Примечание

Таймлайн: тот же, что в предыдущей части, день спустя.

— Как это остаёмся?! — возмущённо пищит Паймон, зависнув над Итэром. Он морщится и ловит себя на дурацкой мысли, что очень хочет сейчас кинуть в неё что-нибудь тяжёлое. Или выбросить её саму. В окно. Она всё-таки летать умеет — не разобьётся, разве что лёгким шоком отделается. — Ты издеваешься? Мы и так проторчали тут уже почти неделю!

— И проторчим ещё, пока я не найду Сяо, — резко отвечает Итэр.

— Нет, ты точно издеваешься. — Паймон упирает руки в бока — выглядит это скорее смешно, чем грозно. И немного раздражающе. — Между прочим, если ты не забыл, капитан-врунишка приглашал нас на свой день рождения, и он уже… а какое сегодня число, кстати?

— Двадцать седьмое.

— Вот! Уже через три дня!

— Я не думаю, что Кайя сильно обидится, если мы поздравим его чуть позже, — сухо произносит Итэр. — К тому же, признайся, ты просто хочешь наесться за его счёт.

— Что-о-о? Да ты… ты…

Паймон, кажется, теряет дар речи от возмущения. Итэр откидывается назад, упираясь затылком в стену, и прикрывает веки. Паймон, конечно же, ничего не понимает, откуда ей. Она в принципе к Сяо относится максимально невразумительно: ничего плохого вроде бы не говорит, но тому, что Итэр беспокоится о нём, почему-то очень удивляется. Как будто волноваться о ком-то, пропавшем на несколько дней, это нечто странное. Пусть даже этот кто-то — почти бессмертный адепт.
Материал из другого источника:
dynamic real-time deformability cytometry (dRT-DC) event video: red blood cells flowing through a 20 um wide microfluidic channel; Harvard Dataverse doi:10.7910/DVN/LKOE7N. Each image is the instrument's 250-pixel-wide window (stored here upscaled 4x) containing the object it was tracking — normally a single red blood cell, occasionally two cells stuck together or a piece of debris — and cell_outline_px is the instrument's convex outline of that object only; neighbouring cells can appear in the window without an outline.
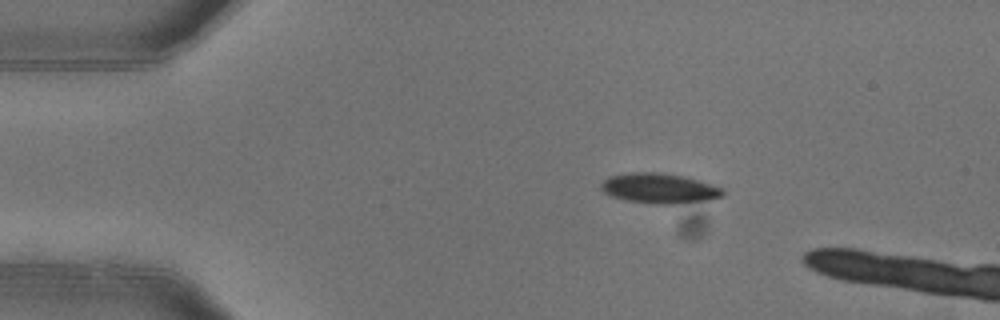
{"species": "common noctule bat (a hibernating species)", "species_latin": "Nyctalus noctula", "temperature_condition": "warm", "stored_images_in_passage": 3, "camera_frame_rate_fps": 3000, "um_per_image_px": 0.085, "animal": {"sex": "female"}, "frame": {"image": 1, "passage_image": 2, "time_ms": 0.333, "image_size_px": [1000, 320], "cell_outline_px": [[724, 196], [704, 200], [676, 204], [656, 204], [628, 200], [612, 196], [604, 192], [600, 188], [600, 184], [608, 176], [628, 172], [660, 172], [684, 176], [720, 188], [724, 192]], "centroid_in_image_um": [55.98, 15.99], "position_along_channel_um": 29.0, "area_um2": 21.1}}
Итэру чудятся за стенкой на мгновение тихие быстрые шаги, скрип половиц и шорох. Он распахивает глаза, чуть поворачивает голову и вслушивается. Соседняя комната пожизненно зарезервирована за Сяо, это Итэр знает совершенно точно от Верр Голдет. Кроме него там находиться больше некому. Но тогда, выходит…

— Наглец, вот ты кто! — наконец выдаёт Паймон. — И вообще…

— Тихо, — обрывает Итэр.

— В смысле тихо? Сначала говоришь всякие глупости, а потом…

— Да тихо ты! Я слышу что-то. — Итэр прислушивается ещё раз: да, из соседней комнаты совершенно точно раздаются шаги. — Он там!

Сердце радостно заходится в слишком тесной для него клетке рёбер, трепещет, как невесомая хрустальная бабочка. Итэр вскакивает с кровати и стрелой вылетает из комнаты под невнятные возгласы Паймон, а в голове только одна-единственная мысль: вернулся-вернулся-вернулся. Он оглядывает коридор, убеждаясь, что он пуст и Сяо никто не увидит, замирает на мгновение перед соседней дверью — стоит ли? — а потом, отбросив сомнения, всё же стучит, тихо, но настойчиво.

Осторожный звук шагов приближается и замирает. Итэр почти что кожей чувствует, что Сяо стоит за дверью, прямо напротив него. Но почему-то не открывает. По груди проходится холодок. Итэр игнорирует его, только слегка поводит плечами, сбрасывая неприятное ощущение. Вряд ли Сяо не желает его видеть. Скорее, просто хочет сделать вид, что его нет в комнате, привычно избегая лишнего контакта, потому что не знает, кто именно стоит снаружи.

— Привет, — тихо говорит Итэр. — Это я.

Дверь распахивается так резко, что Итэр едва успевает отскочить назад, чтобы не прилетело по носу. Сяо, как всегда напряжённо-серьёзный, застывает на пороге, скрестив руки на груди. Он выглядит как-то странно иначе — Итэр смотрит несколько мгновений, не понимая, в чём дело, но потом до него доходит: одежда. Похожая чем-то на ту, что Сяо носит обычно, но всё же другая. Более строгая, закрытая и тёмная. Почти без той невесомой лёгкости, к которой привык Итэр.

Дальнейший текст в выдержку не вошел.